I also think that delight is a main piece of our humanity. Delight is connected to our senses. We are a tactile, tangible people. We touch and smell and taste and hear and see. And we can do it without noticing (though I think we will always notice the bad experiences) or we can pay attention and draw strength from the good experiences. God made our senses. They have their place; those senses should not drive us or control us. However feasting and fasting are both necessary and we should be paying attention to both as we do them.

God made the world and, fractured though it is now, it is infused with delight. Flowers and sunsets explode with colors. Squirrels’ tiny hands move in a blur while they munch nuts. The moon rises low over a field in the middle of the afternoon. To notice and revel in these experiences can be worship to the amazing God who made those things. We glimpse bits of God’s wonder in the wonder of the world.

Bandwidth in my own life has always differed. Some seasons it seemed we struggled to survive. There were tiny babies or struggles we weren’t sharing with the internet or fill in the blank with all the things that also go with being a person. I’ve cultivated this attention to delight in different ways as I discovered the difference it makes. But lately I can see patterns popping up.

I love to cook. Sometimes cooking is a huge chore because we have to eat so often and two of my boys have special dietary needs and food can become something that has to be prepared and gotten to the table. But I also love the colors and the flavors and how something brand new can be made from heat and salt and seasoning. I’m planning menus of mostly no-thinking food but also a couple of new or more interesting meals to look forward to making and eating. One of my boys loves to help me cook and I’m enjoying spending time with him as well.

For a while (several years ago) I chronicled my daily outfits on Instagram. It was a regular reminder to put together clothes that I loved. I am a very visual person and seeing the pictures of the outfit helped teach me what I liked and how to shift things where I wanted to. I’m going to start doing that again. I probably won’t post it to IG most of the time, but I’m going to take the pictures and occasionally even put together a week worth of outfits post like are often featured on Cup of Jo. Right now, I’m revamping my wardrobe a little. I love the idea of having a small and multi-purpose closet with ethically made clothing. So I’m going to be curating my closet over the next few years hopefully. I want pieces in my closet that feel like me and require little thought.

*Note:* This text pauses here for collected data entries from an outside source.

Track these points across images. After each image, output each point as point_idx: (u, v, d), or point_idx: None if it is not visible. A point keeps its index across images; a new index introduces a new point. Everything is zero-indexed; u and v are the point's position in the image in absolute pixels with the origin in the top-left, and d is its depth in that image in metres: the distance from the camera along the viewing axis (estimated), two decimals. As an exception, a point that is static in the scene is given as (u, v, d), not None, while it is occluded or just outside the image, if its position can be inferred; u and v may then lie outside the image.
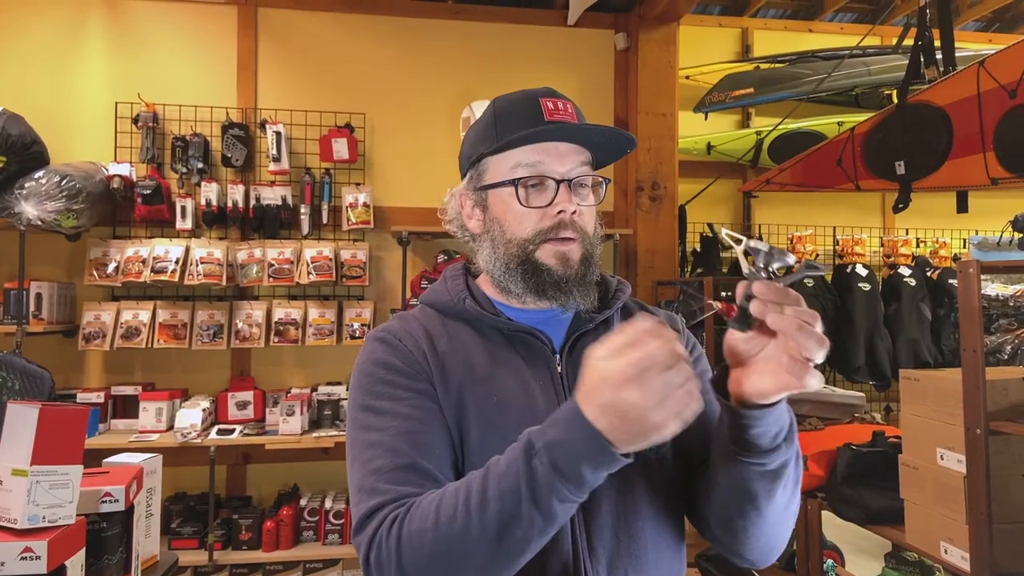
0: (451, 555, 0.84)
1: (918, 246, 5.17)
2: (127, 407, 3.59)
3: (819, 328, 0.79)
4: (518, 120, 1.04)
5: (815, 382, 0.80)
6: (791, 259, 0.80)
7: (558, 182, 1.03)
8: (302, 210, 3.73)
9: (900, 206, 3.43)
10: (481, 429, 0.99)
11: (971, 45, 4.98)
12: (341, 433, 3.51)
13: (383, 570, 0.86)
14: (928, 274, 4.95)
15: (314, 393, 3.72)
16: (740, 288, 0.83)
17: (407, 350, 1.03)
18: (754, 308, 0.80)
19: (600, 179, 1.09)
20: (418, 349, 1.03)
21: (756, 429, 0.86)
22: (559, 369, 1.05)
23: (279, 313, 3.68)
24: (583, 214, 1.06)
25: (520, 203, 1.04)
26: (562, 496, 0.81)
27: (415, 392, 0.99)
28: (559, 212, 1.03)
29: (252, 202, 3.69)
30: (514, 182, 1.04)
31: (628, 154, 1.14)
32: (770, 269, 0.80)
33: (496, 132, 1.06)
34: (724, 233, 0.87)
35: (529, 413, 0.99)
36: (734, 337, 0.85)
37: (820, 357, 0.79)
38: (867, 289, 4.77)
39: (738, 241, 0.82)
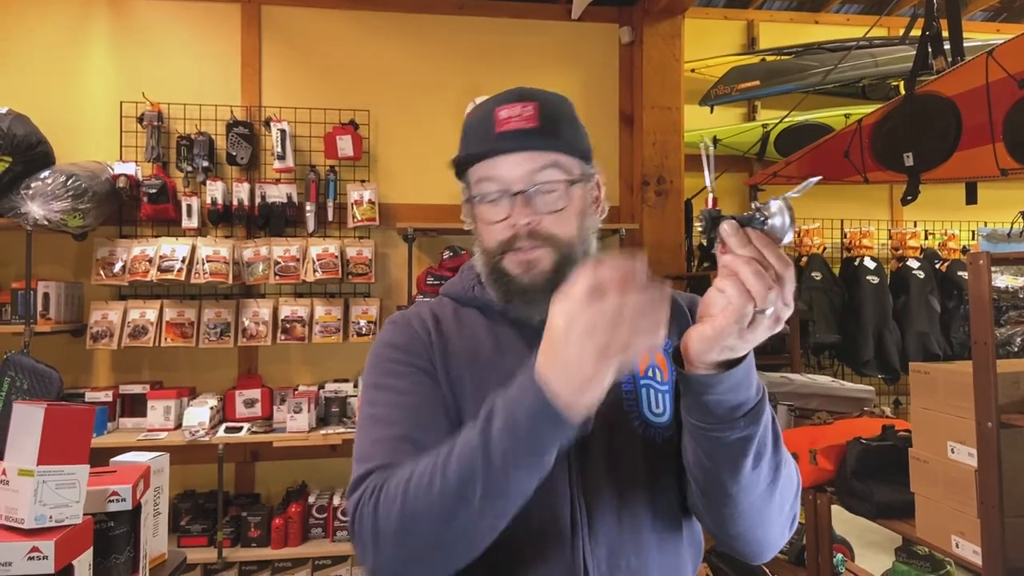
0: (415, 517, 0.83)
1: (927, 238, 5.14)
2: (135, 406, 3.60)
3: (784, 276, 0.75)
4: (475, 134, 1.06)
5: (757, 334, 0.77)
6: (787, 237, 0.77)
7: (512, 195, 1.02)
8: (307, 208, 3.73)
9: (908, 198, 3.40)
10: (478, 410, 1.00)
11: (979, 35, 4.94)
12: (348, 430, 3.51)
13: (363, 534, 0.87)
14: (937, 266, 4.93)
15: (321, 390, 3.73)
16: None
17: (413, 330, 1.08)
18: (724, 228, 0.77)
19: (568, 182, 1.04)
20: (424, 329, 1.08)
21: (708, 396, 0.83)
22: None
23: (285, 311, 3.69)
24: (546, 222, 1.02)
25: (483, 219, 1.06)
26: (518, 458, 0.79)
27: (415, 368, 1.04)
28: (514, 225, 1.03)
29: (257, 200, 3.69)
30: (474, 198, 1.06)
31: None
32: (764, 226, 0.77)
33: (461, 146, 1.08)
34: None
35: None
36: (705, 295, 0.82)
37: (769, 304, 0.75)
38: (875, 282, 4.76)
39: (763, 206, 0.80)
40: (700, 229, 0.80)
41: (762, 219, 0.77)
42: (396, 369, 1.04)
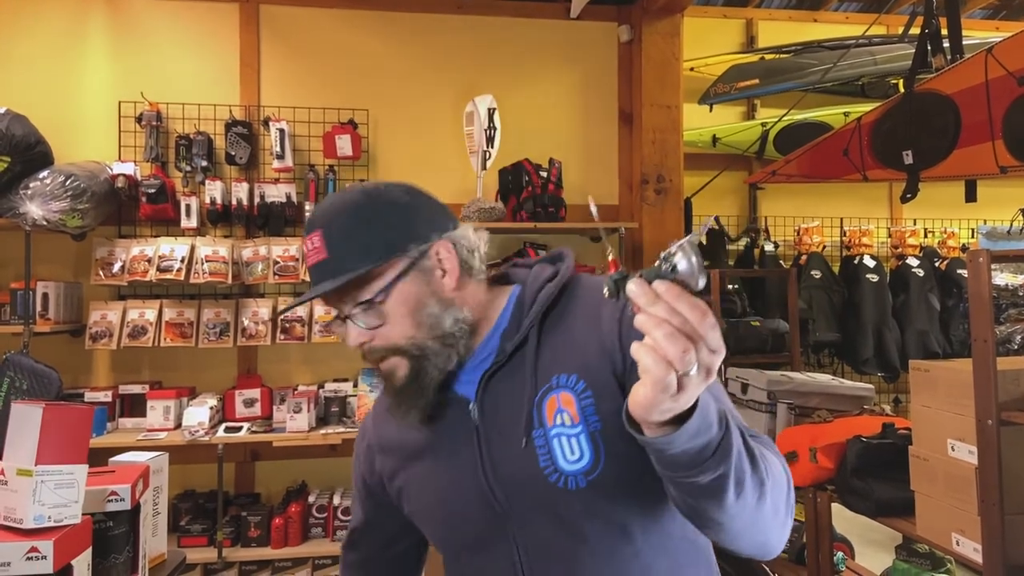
0: None
1: (926, 236, 5.14)
2: (135, 406, 3.59)
3: (701, 328, 0.69)
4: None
5: (690, 392, 0.71)
6: (700, 285, 0.70)
7: (344, 319, 1.06)
8: (306, 207, 3.72)
9: (908, 196, 3.40)
10: (417, 503, 1.15)
11: (978, 33, 4.94)
12: (348, 430, 3.51)
13: None
14: (936, 264, 4.93)
15: (321, 390, 3.72)
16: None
17: (360, 457, 1.27)
18: (631, 288, 0.71)
19: (371, 296, 1.02)
20: (367, 452, 1.25)
21: (671, 451, 0.78)
22: (475, 419, 1.07)
23: (285, 310, 3.68)
24: (377, 335, 1.04)
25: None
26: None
27: (361, 497, 1.30)
28: (359, 345, 1.07)
29: (256, 200, 3.69)
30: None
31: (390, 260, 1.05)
32: (674, 275, 0.71)
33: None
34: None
35: (453, 484, 1.08)
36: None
37: (689, 365, 0.69)
38: (875, 280, 4.76)
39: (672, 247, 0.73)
40: (606, 295, 0.74)
41: (669, 268, 0.70)
42: (355, 489, 1.32)
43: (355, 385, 3.72)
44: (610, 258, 0.80)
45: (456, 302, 1.06)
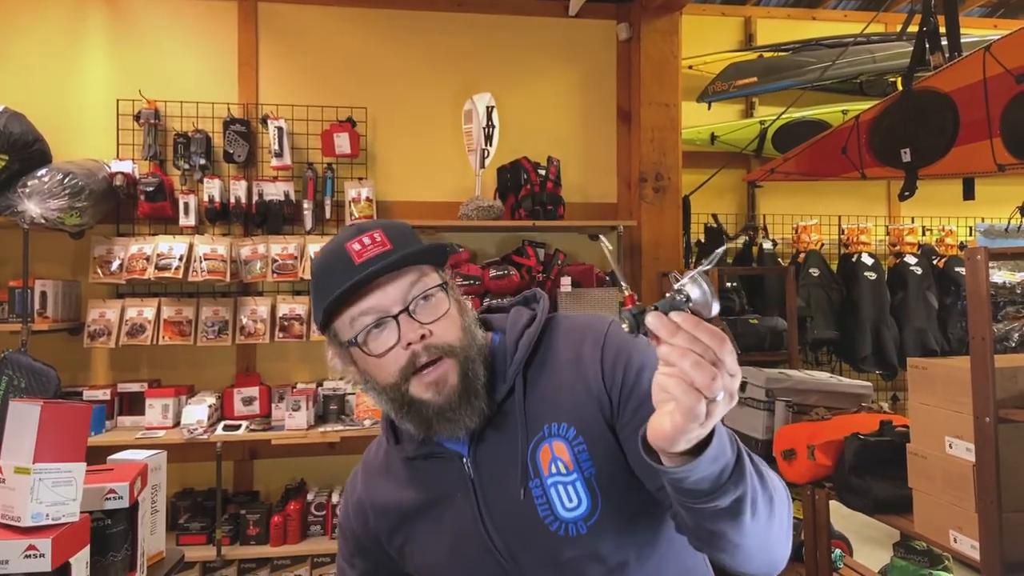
0: None
1: (924, 234, 5.14)
2: (133, 404, 3.59)
3: (722, 353, 0.71)
4: (334, 277, 1.02)
5: (715, 417, 0.73)
6: (714, 312, 0.74)
7: (395, 317, 1.01)
8: (305, 205, 3.72)
9: (906, 193, 3.41)
10: (423, 559, 1.14)
11: (976, 31, 4.94)
12: (347, 428, 3.51)
13: None
14: (934, 262, 4.94)
15: (319, 388, 3.72)
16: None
17: (350, 517, 1.23)
18: (650, 320, 0.73)
19: (439, 284, 1.05)
20: (358, 508, 1.21)
21: (690, 478, 0.79)
22: (469, 473, 1.08)
23: (283, 309, 3.68)
24: (436, 330, 1.02)
25: (372, 354, 1.03)
26: None
27: (354, 558, 1.25)
28: (408, 345, 1.01)
29: (255, 198, 3.69)
30: (355, 339, 1.03)
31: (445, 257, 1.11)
32: (688, 304, 0.74)
33: (322, 294, 1.04)
34: (671, 276, 0.82)
35: (455, 536, 1.09)
36: (655, 383, 0.77)
37: (717, 391, 0.71)
38: (873, 278, 4.76)
39: (677, 280, 0.77)
40: (626, 329, 0.76)
41: (684, 299, 0.74)
42: (342, 560, 1.28)
43: (353, 384, 3.72)
44: (626, 294, 0.80)
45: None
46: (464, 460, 1.08)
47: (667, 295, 0.75)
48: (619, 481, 1.02)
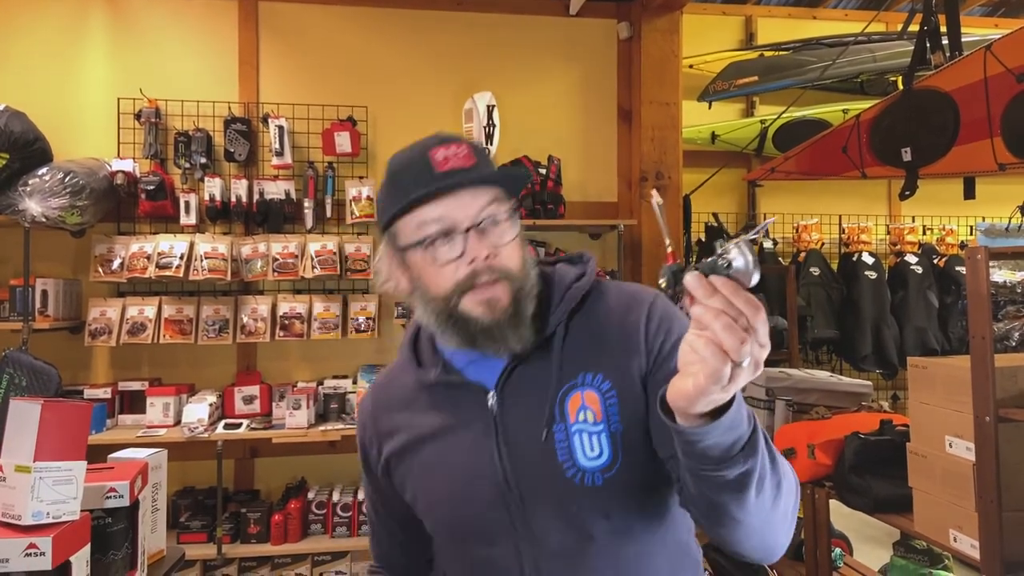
0: None
1: (925, 233, 5.14)
2: (134, 402, 3.59)
3: (755, 322, 0.72)
4: (411, 179, 1.03)
5: (738, 383, 0.74)
6: (754, 282, 0.74)
7: (464, 231, 1.02)
8: (306, 204, 3.72)
9: (907, 193, 3.41)
10: (423, 484, 1.13)
11: (977, 30, 4.94)
12: (348, 427, 3.51)
13: None
14: (935, 262, 4.94)
15: (320, 387, 3.72)
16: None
17: (364, 439, 1.22)
18: (688, 280, 0.74)
19: (511, 210, 1.06)
20: (371, 434, 1.20)
21: (704, 443, 0.81)
22: (493, 408, 1.08)
23: (284, 307, 3.68)
24: (500, 254, 1.03)
25: (433, 261, 1.04)
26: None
27: (370, 474, 1.24)
28: (471, 261, 1.02)
29: (256, 197, 3.69)
30: (422, 242, 1.03)
31: (526, 185, 1.15)
32: (729, 271, 0.74)
33: (394, 194, 1.05)
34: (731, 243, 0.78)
35: (464, 466, 1.08)
36: (680, 345, 0.78)
37: (744, 356, 0.72)
38: (874, 277, 4.76)
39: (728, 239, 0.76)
40: (663, 285, 0.76)
41: (725, 264, 0.74)
42: (364, 472, 1.26)
43: (354, 382, 3.73)
44: (669, 250, 0.82)
45: None
46: (489, 394, 1.08)
47: (709, 259, 0.75)
48: (640, 446, 1.03)
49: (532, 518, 1.04)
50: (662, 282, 0.78)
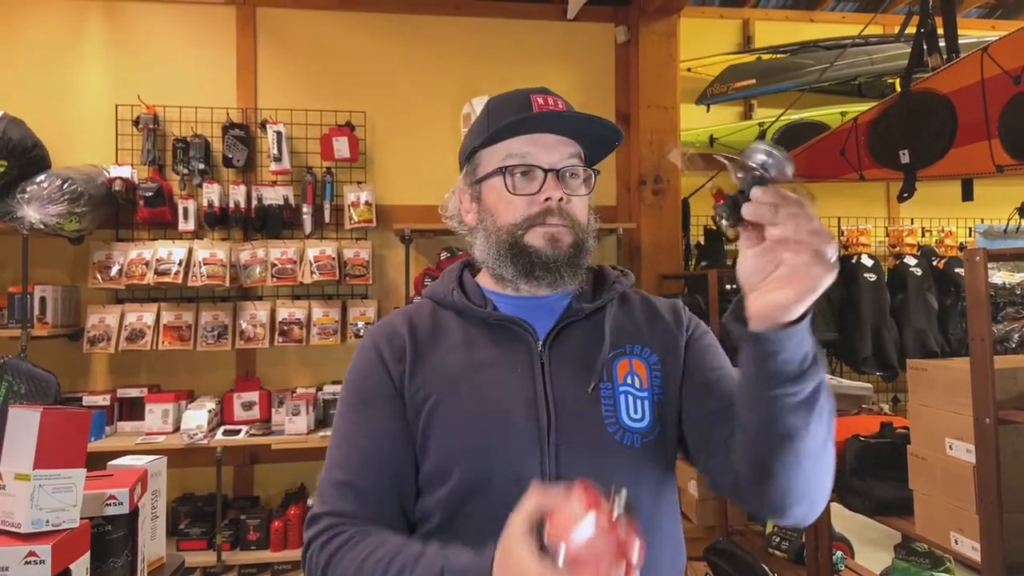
0: None
1: (923, 235, 5.14)
2: (133, 409, 3.59)
3: (816, 222, 0.77)
4: (509, 113, 1.08)
5: (830, 278, 0.78)
6: (790, 171, 0.77)
7: (545, 171, 1.07)
8: (304, 210, 3.72)
9: (905, 195, 3.41)
10: (450, 414, 1.04)
11: (974, 32, 4.95)
12: (347, 432, 3.50)
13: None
14: (934, 263, 4.93)
15: (319, 392, 3.72)
16: (730, 165, 0.80)
17: (375, 358, 1.10)
18: (748, 212, 0.77)
19: (590, 172, 1.13)
20: (392, 350, 1.09)
21: (783, 354, 0.84)
22: (541, 358, 1.08)
23: (283, 313, 3.68)
24: (572, 203, 1.09)
25: (509, 190, 1.08)
26: None
27: (369, 405, 1.08)
28: (546, 199, 1.07)
29: (254, 202, 3.69)
30: (503, 170, 1.08)
31: (618, 147, 1.18)
32: (766, 177, 0.76)
33: (488, 126, 1.10)
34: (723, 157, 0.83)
35: (503, 401, 1.04)
36: (744, 264, 0.83)
37: (832, 252, 0.76)
38: (873, 279, 4.75)
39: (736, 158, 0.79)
40: (724, 222, 0.77)
41: (760, 172, 0.76)
42: (353, 406, 1.10)
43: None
44: (715, 191, 0.84)
45: None
46: (538, 341, 1.09)
47: (740, 175, 0.77)
48: (672, 425, 1.09)
49: (563, 465, 1.01)
50: (723, 220, 0.79)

I occasionally write poetry and terrible though it may be, I reserve the right to share it here on the blog if I want. This blog is going to be a creative space for me, that will probably include more conversations about women because I love them and sometimes I have to say them so that I don’t drive myself and my husband crazy. The newsletter is fairly outlined; I have topics for each week of the month. I’m running a cohort for seminary women with Kristin Young called The Order of Junia and it’s going to be phenomenal but focused. (I’m very Protestant but I love the monastic vibes of the cohort title.) Even my Instagram space is pretty pointed when I am there. This is going to be my playground. It’s my collection of odds and ends. I’m going to gesture at birds and gather words that I love and if you want to gaze at them with me, you’re welcome. It’s going to be here either way.

ps-Part of this feels immensely privileged. In fairness, compared to much of the world, so is this computer I’m holding on my lap. I can be overrun with guilt; that is actually my first response but guilt gets me nowhere. Refusing to pay attention and delight in the world actually doesn’t make the world better for anyone else so I should find another way of contributing besides being miserable.